Kinder-UKE: Versorgung sichergestellt
Die Kinderklinik des Universitätsklinikums Hamburg-Eppendorf (UKE) verzeichnet ebenfalls zurzeit eine erhöhte Anzahl von kleinen Kindern mit Atemwegsinfektionen. "Die Intensität der Erkrankungswelle, die andere Bundesländer aktuell berichten, sehen wir im Kinder-UKE bisher noch nicht", sagte Prof. Jun Oh, Vize-Direktor der Klinik für Kinder- und Jugendmedizin. Die Versorgung von Kindern und Jugendlichen mit dem RS-Virus im Kinder-UKE sei derzeit sichergestellt.

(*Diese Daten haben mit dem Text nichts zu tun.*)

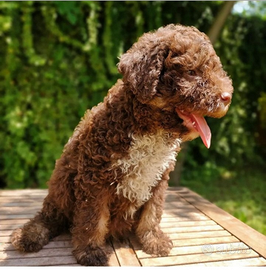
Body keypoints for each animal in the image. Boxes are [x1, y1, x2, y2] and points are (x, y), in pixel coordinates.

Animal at [10, 24, 233, 264]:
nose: (227, 97)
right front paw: (90, 251)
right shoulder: (94, 178)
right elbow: (92, 219)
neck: (149, 127)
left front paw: (153, 240)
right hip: (61, 184)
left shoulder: (158, 179)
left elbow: (152, 213)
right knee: (51, 215)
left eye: (215, 70)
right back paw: (30, 235)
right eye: (191, 72)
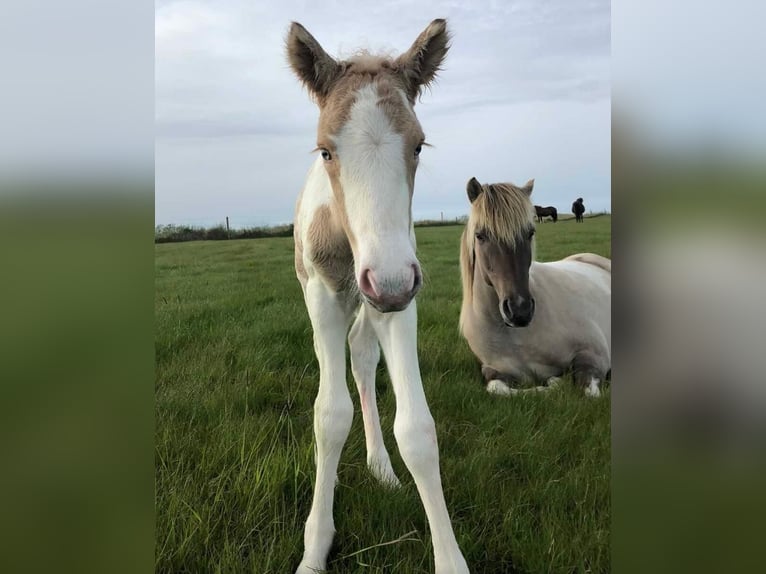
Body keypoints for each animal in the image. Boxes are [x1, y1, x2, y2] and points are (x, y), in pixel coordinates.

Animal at [286, 20, 468, 572]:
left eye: (419, 146)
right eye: (326, 150)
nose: (385, 284)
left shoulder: (402, 294)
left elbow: (418, 430)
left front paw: (450, 558)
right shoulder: (325, 296)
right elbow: (329, 416)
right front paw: (315, 548)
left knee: (364, 355)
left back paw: (380, 467)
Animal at [460, 178, 616, 398]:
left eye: (530, 233)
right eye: (480, 236)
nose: (520, 310)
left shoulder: (594, 355)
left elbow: (587, 391)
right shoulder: (492, 370)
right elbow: (498, 388)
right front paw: (554, 382)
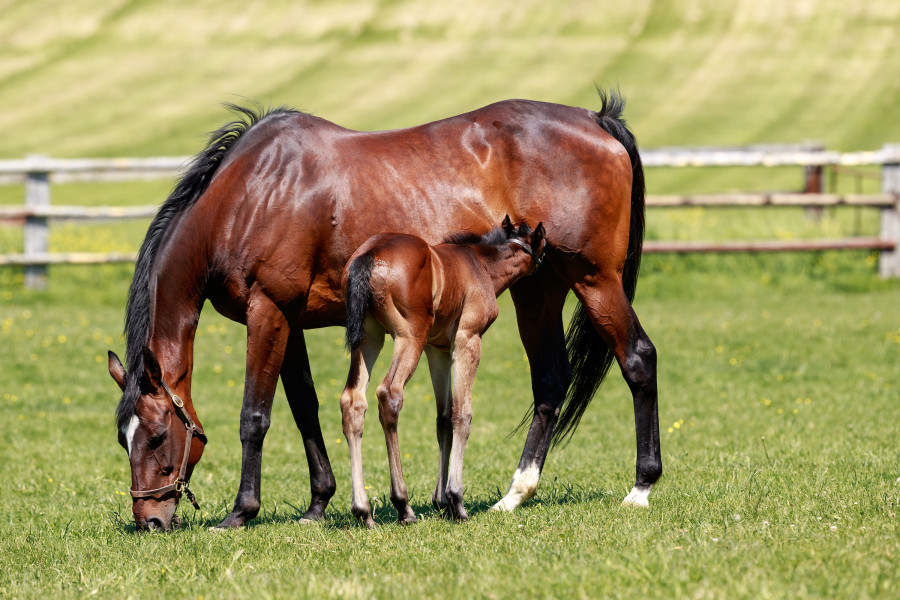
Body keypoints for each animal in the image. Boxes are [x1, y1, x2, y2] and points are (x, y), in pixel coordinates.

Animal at [340, 216, 544, 524]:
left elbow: (444, 417)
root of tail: (368, 256)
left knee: (353, 402)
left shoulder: (438, 350)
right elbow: (462, 414)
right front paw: (456, 501)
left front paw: (441, 501)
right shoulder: (467, 340)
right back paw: (403, 506)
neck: (481, 265)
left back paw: (363, 511)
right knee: (389, 395)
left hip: (370, 338)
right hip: (409, 336)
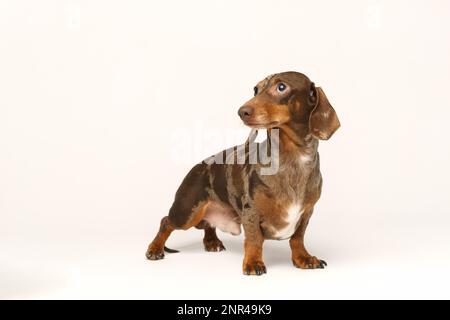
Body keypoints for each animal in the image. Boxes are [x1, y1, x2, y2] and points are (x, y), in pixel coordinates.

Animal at [146, 70, 340, 276]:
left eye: (281, 87)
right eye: (256, 89)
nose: (242, 112)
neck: (293, 159)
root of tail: (197, 166)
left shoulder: (307, 212)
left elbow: (297, 238)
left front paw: (303, 258)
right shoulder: (251, 211)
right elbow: (254, 240)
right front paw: (253, 262)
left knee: (208, 225)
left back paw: (212, 241)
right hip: (187, 212)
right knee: (166, 222)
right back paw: (154, 249)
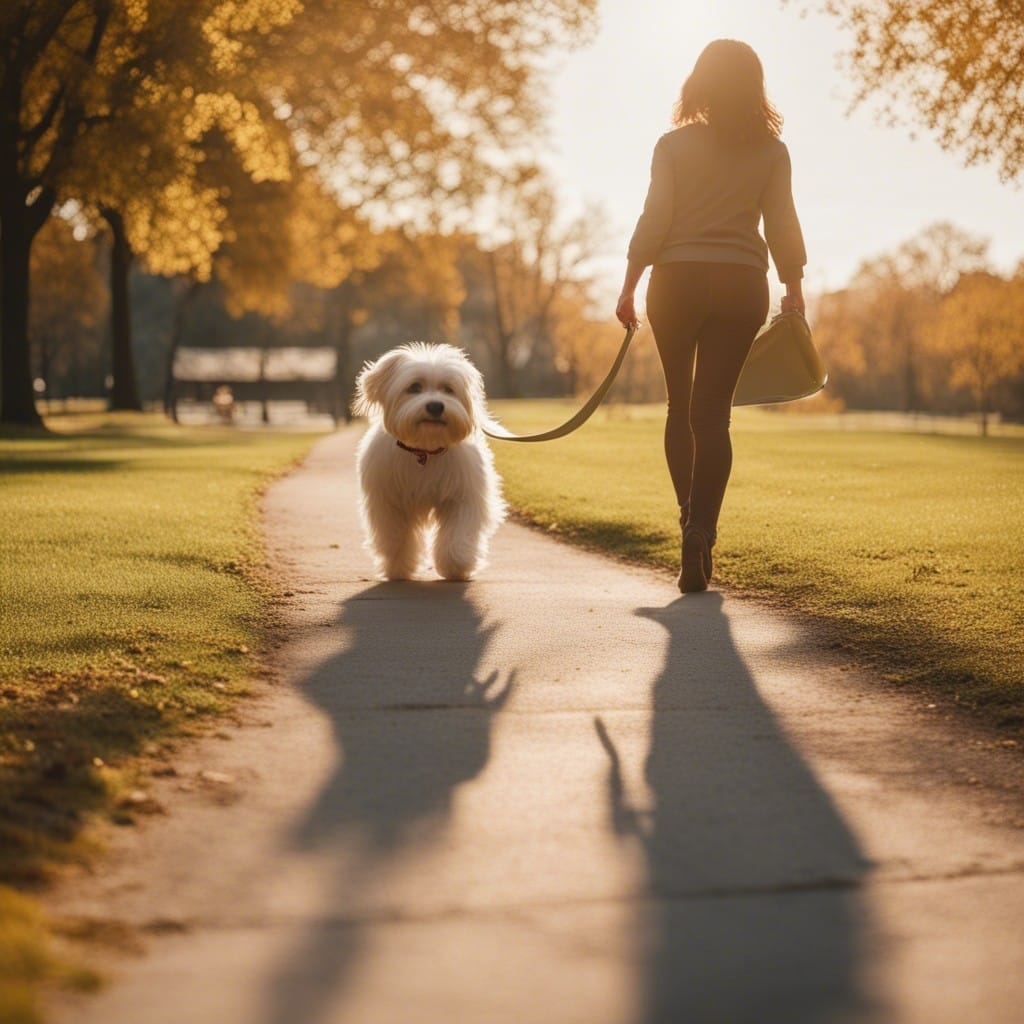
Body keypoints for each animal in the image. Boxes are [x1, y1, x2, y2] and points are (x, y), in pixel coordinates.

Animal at [354, 344, 505, 581]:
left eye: (448, 389)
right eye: (414, 387)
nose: (435, 406)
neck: (424, 450)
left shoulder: (462, 497)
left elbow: (458, 533)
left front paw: (456, 565)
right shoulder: (388, 502)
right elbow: (396, 537)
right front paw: (398, 567)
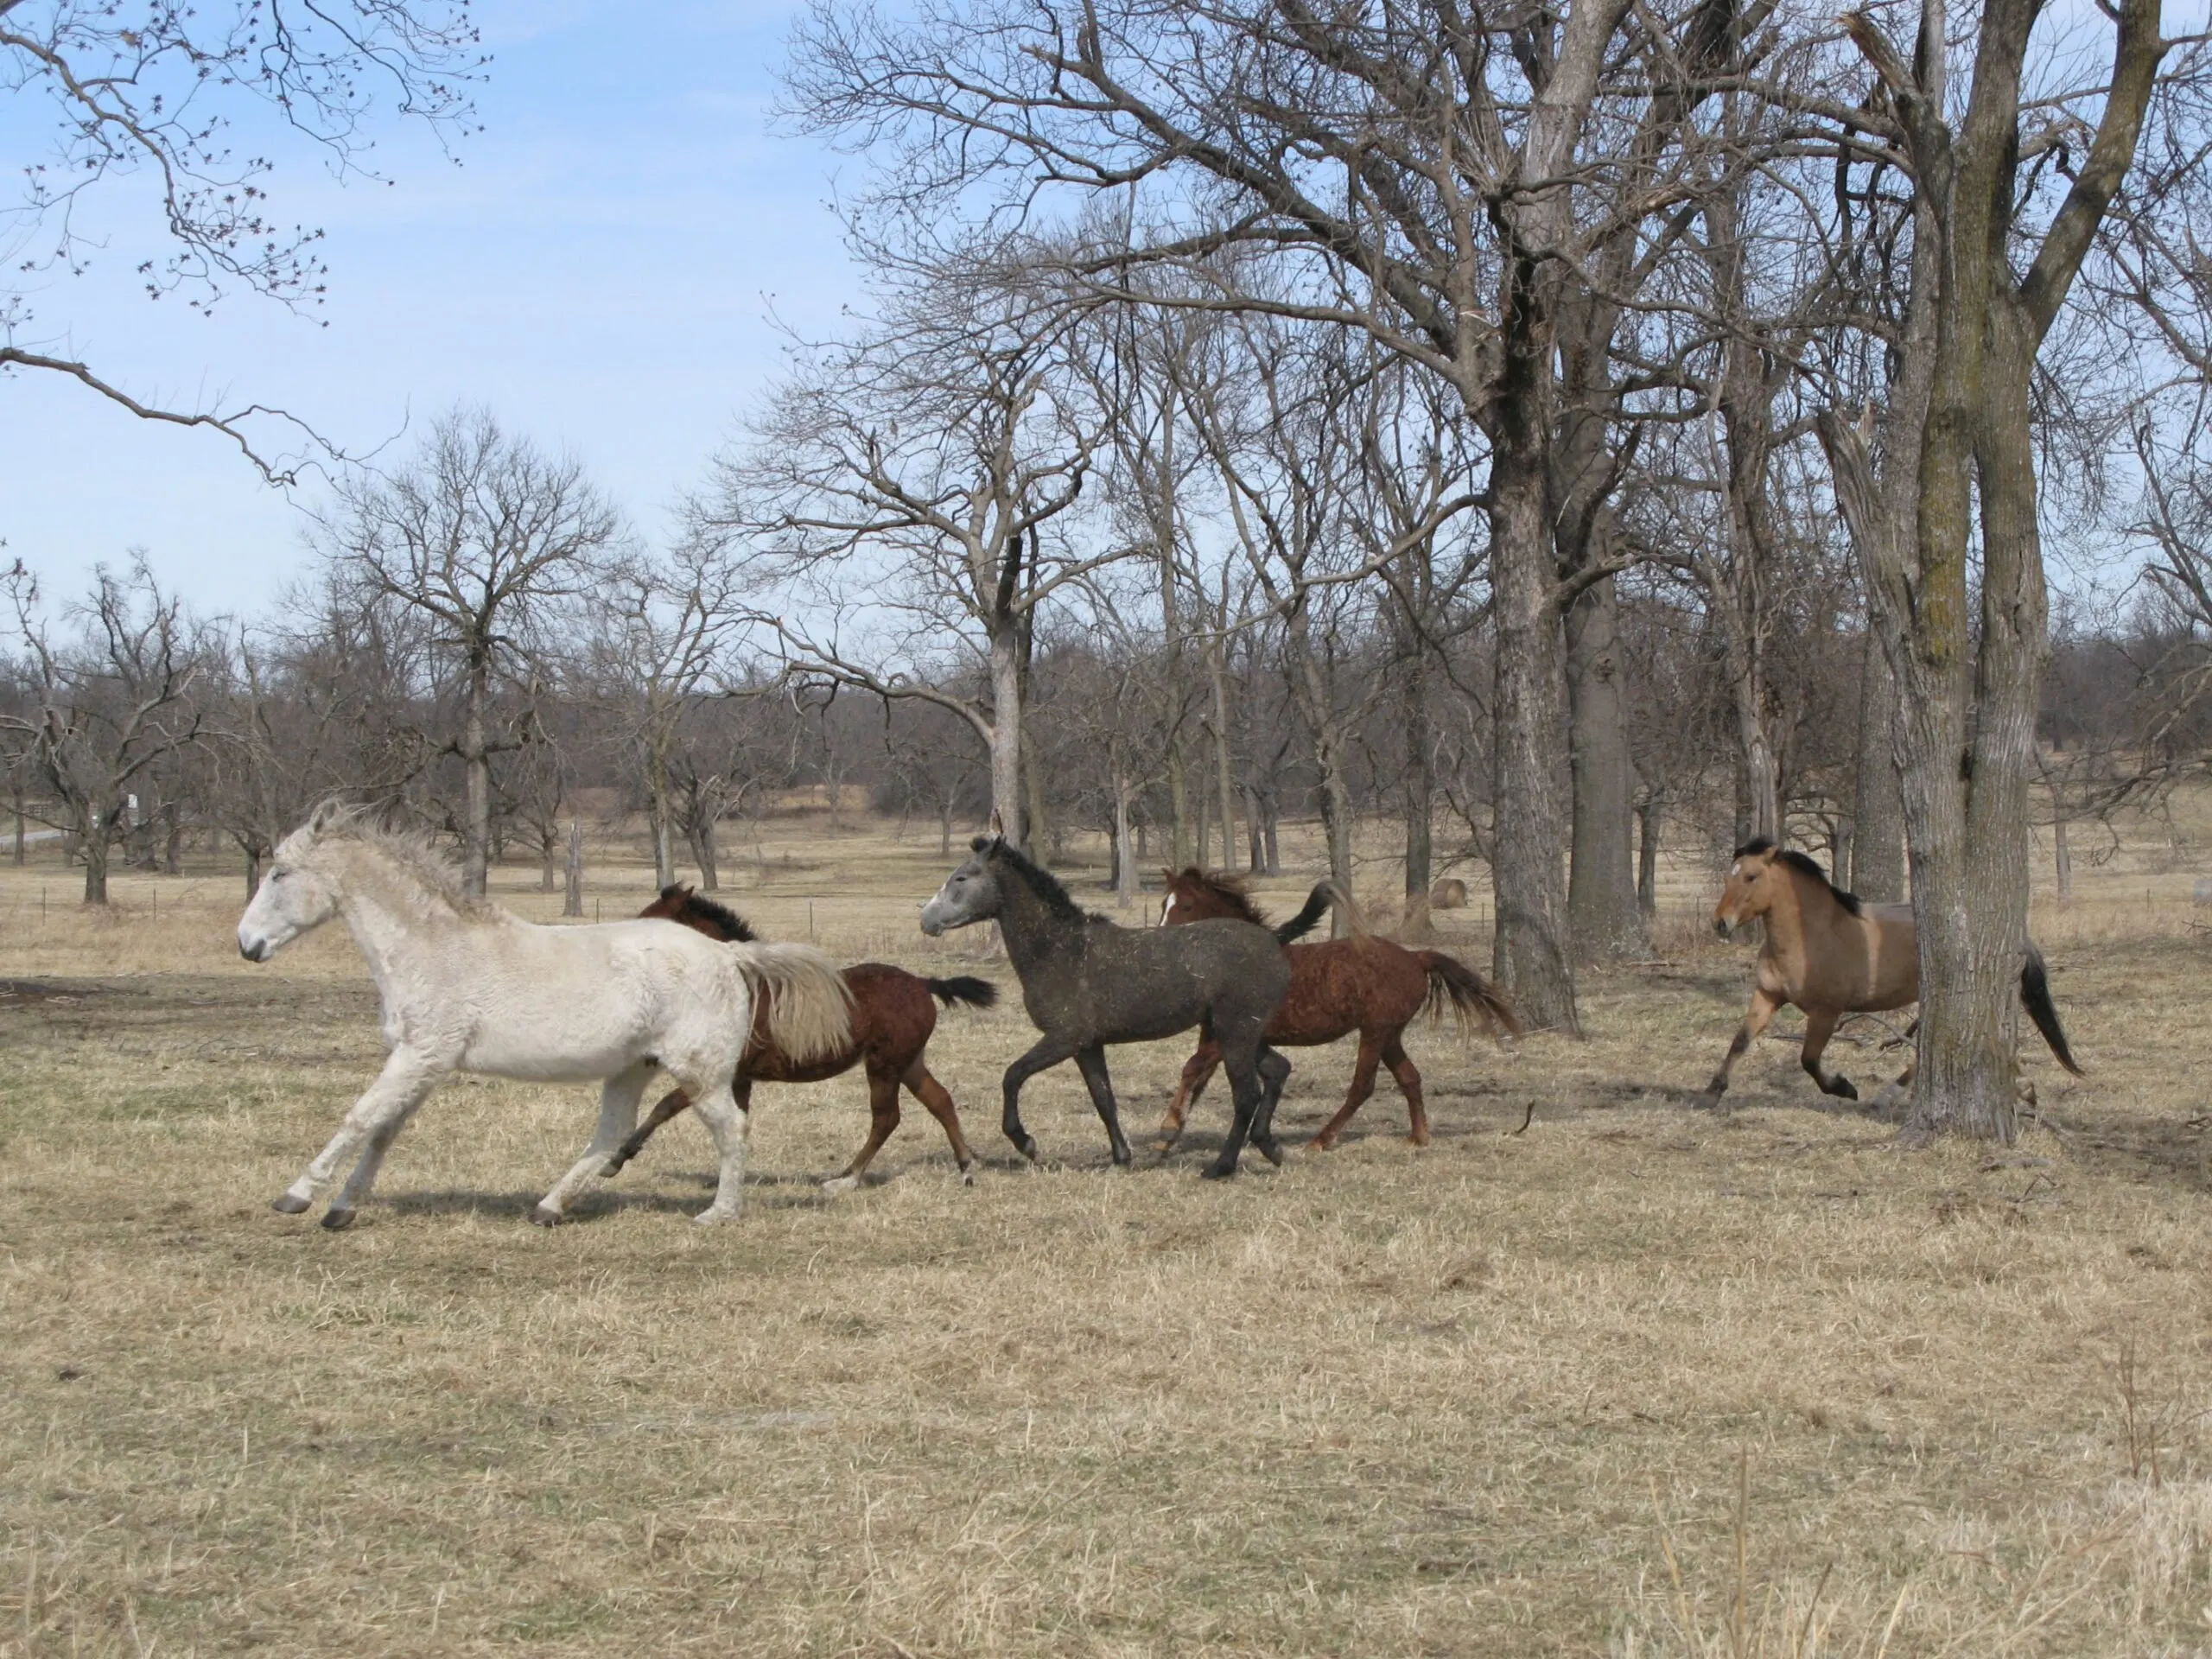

Eltern sollten bei Anzeichen einer Infektion der oberen Luftwege frühzeitig einen Kinderarzt aufsuchen, um überprüfen zu lassen, ob eine Infektion mit dem RS-Virus vorliegt, sagte Oh. Vor allem Familien mit Neugeborenen und Kleinkindern sollten die bisher geltenden Hygienemaßnahmen weiter einhalten, um schwere Verläufe zu vermeiden.
Mediziner-Kongress noch bis Freitag im CCH
Mit der Lage der Notfall- und Intensivmedizin beschäftigt sich derzeit ein Kongress im Hamburger CCH. Insgesamt sind weit mehr als 5.600 Teilnehmerinnen und Teilnehmer angemeldet. Die Mediziner und Medizinerinnen beklagen hohen Personalmangel und fordern bessere Arbeitsbedingungen in den Kinderkliniken.